Before you start determine your goals. Everyone will want different things out of their workout and have preferences towards different exercise formulas. Make sure that you chose one which suit you and are within your fitness ability. https://www.nhs.uk/live-well/exercise/10-minute-workouts/
COMPOUND EXERCISES
(1) Squats
Muscles worked: quads, gluts, hamstring, calves & abs
Important guidelines when doing squats:
> The back should stay straight.
> Go to the seated position and keep abs tight.
> As you start to feel more confident try sitting lower in the seat position.
> Holding the squat for longer will improve muscular endurance.
(2) Push ups
Muscles worked: triceps, abs, back muscles, deltoids (shoulders), pectorals (chest)
Important guidelines when doing push ups:
> Keep the back in straight line from head to toe.
> Lower yourself slowly to ensure that you are working muscles to their maximum potential.
> Increase repetitions to increase difficult levels.
(3) Lunges
Muscles worked: hamstring, quads, gluts, calves and abs
Important guidelines when doing lunges:
> Keep your back straight.
> Do not allow bent knee to touch the floor.
> Ensure balance before moving between lunges.
> Adding hand weights will increase intensity.
> Slow repetitions will ensure that you achieve the maximum work potential.

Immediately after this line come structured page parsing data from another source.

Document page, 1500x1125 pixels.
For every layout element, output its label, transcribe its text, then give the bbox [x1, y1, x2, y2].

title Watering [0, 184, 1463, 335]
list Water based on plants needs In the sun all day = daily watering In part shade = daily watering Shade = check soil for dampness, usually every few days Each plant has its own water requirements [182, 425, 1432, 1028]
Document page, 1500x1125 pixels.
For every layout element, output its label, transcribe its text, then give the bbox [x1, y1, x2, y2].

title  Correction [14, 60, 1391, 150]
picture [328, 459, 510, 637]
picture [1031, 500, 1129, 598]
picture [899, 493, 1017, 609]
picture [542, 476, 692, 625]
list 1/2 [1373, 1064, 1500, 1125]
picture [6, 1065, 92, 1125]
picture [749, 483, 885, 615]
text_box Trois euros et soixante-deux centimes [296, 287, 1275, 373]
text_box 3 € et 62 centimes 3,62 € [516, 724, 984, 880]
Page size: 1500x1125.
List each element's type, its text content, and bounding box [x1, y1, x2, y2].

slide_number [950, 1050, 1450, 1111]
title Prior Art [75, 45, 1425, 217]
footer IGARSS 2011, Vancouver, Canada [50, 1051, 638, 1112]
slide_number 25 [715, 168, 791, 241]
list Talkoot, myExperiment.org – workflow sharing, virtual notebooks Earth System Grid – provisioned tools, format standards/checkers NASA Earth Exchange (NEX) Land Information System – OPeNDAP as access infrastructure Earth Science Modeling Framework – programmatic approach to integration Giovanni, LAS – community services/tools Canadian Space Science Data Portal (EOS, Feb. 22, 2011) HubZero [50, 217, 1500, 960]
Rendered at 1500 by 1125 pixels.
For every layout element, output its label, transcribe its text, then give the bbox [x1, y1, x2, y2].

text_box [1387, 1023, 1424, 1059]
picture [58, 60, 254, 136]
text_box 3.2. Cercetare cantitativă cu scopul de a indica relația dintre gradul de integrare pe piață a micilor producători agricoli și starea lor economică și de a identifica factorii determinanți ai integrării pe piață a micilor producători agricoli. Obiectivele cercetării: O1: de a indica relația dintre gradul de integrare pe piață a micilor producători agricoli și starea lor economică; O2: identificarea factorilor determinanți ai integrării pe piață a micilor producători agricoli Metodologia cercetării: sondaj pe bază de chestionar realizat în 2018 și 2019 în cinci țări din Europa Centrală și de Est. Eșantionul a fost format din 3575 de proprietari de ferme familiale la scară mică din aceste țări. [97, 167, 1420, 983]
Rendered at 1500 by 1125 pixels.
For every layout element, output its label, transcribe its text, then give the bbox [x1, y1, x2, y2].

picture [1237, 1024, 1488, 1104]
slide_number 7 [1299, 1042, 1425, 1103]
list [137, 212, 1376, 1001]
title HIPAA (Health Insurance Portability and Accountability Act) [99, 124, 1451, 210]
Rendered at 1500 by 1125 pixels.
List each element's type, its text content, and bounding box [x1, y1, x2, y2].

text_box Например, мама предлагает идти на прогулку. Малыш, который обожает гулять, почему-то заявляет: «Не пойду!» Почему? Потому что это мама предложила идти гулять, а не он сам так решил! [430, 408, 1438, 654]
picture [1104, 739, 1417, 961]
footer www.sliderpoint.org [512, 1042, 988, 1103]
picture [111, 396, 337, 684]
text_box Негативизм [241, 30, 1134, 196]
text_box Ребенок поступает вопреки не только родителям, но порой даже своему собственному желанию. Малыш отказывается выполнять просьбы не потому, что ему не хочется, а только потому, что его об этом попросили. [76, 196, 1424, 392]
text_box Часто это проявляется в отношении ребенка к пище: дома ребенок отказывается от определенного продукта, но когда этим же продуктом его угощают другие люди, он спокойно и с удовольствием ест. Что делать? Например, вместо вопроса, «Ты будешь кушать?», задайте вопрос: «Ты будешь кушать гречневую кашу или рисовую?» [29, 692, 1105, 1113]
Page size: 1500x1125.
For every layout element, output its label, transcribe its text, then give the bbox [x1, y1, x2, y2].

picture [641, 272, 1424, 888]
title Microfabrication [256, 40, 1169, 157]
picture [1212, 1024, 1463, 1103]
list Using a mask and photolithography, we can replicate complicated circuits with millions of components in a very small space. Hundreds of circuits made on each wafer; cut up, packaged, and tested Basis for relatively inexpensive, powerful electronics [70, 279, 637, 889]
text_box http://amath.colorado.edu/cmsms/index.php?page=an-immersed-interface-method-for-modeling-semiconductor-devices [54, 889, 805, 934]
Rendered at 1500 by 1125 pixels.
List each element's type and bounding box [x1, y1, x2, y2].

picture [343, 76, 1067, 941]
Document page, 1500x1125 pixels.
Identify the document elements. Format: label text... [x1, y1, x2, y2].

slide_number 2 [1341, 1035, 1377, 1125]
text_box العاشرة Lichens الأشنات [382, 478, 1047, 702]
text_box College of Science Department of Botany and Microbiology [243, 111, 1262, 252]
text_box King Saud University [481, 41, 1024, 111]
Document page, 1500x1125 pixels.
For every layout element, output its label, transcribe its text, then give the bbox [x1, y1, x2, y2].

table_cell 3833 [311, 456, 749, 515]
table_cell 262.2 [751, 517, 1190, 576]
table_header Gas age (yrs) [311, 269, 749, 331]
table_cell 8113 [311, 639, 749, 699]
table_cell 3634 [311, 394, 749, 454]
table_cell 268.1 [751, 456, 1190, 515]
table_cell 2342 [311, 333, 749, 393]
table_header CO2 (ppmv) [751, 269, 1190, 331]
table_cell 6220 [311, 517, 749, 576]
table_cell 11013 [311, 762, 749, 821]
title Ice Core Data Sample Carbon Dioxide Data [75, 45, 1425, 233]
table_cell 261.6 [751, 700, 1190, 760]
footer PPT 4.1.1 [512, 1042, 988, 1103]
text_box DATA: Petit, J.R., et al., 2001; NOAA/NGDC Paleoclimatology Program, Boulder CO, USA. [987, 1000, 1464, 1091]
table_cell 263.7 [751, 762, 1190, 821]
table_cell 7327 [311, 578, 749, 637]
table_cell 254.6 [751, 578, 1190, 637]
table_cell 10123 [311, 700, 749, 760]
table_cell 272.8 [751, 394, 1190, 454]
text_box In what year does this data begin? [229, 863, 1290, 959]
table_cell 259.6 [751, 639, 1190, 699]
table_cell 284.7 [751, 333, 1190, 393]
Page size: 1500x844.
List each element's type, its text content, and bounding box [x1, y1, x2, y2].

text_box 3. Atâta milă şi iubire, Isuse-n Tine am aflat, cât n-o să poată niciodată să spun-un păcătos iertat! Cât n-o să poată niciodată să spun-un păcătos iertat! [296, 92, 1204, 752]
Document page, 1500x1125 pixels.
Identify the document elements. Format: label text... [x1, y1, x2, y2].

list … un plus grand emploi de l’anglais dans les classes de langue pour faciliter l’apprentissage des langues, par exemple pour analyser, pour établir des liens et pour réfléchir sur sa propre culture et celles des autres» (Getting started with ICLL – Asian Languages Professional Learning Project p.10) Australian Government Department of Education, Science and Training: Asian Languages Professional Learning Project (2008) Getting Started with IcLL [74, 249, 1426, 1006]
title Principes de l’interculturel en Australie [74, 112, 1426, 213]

> Engage core muscles, maintain tension in abs.
ISOLATION EXERCISES
(1) Bridge (raise hips off the floor whilst lying on your back)
Muscles worked: gluts
Important guidelines while doing bridge:
> Ensure you feel balance before the lift.
> Keep shoulders firmly on the floor.
> Pushing hips higher will increase difficult levels and improve muscle strength.
> Maintain tension in gluts and abs.
(2) Plank
Muscles worked: back and abs
Important guidelines while doing plank:
> Increase time holding the plank position to make it more challenging.
> Ensure that your back remains straight.
> This is the great exercise for holding strength for push-ups.
(3) CRUNCH
Muscles worked: abs
Important guidelines while doing crunch:
> A variation on the sit up, but you only lift your shoulders a couple of inches off the floor.
> Remember that your abs are producing the movement not your neck and back.
> Hold raised position for a couple of seconds to tailor it to your ability.
(4) HAMSTRING CURL (on all fours)
Muscles worked: hamstring
Important guidelines while doing hamstring curl:
> Bend and straighten the leg with a slow controlled motion.
> Tension in abs will aid balance and core strength.
> Once leg is bent at 90 degrees raising the heel towards the ceiling will work gluts and add another element to the exercise.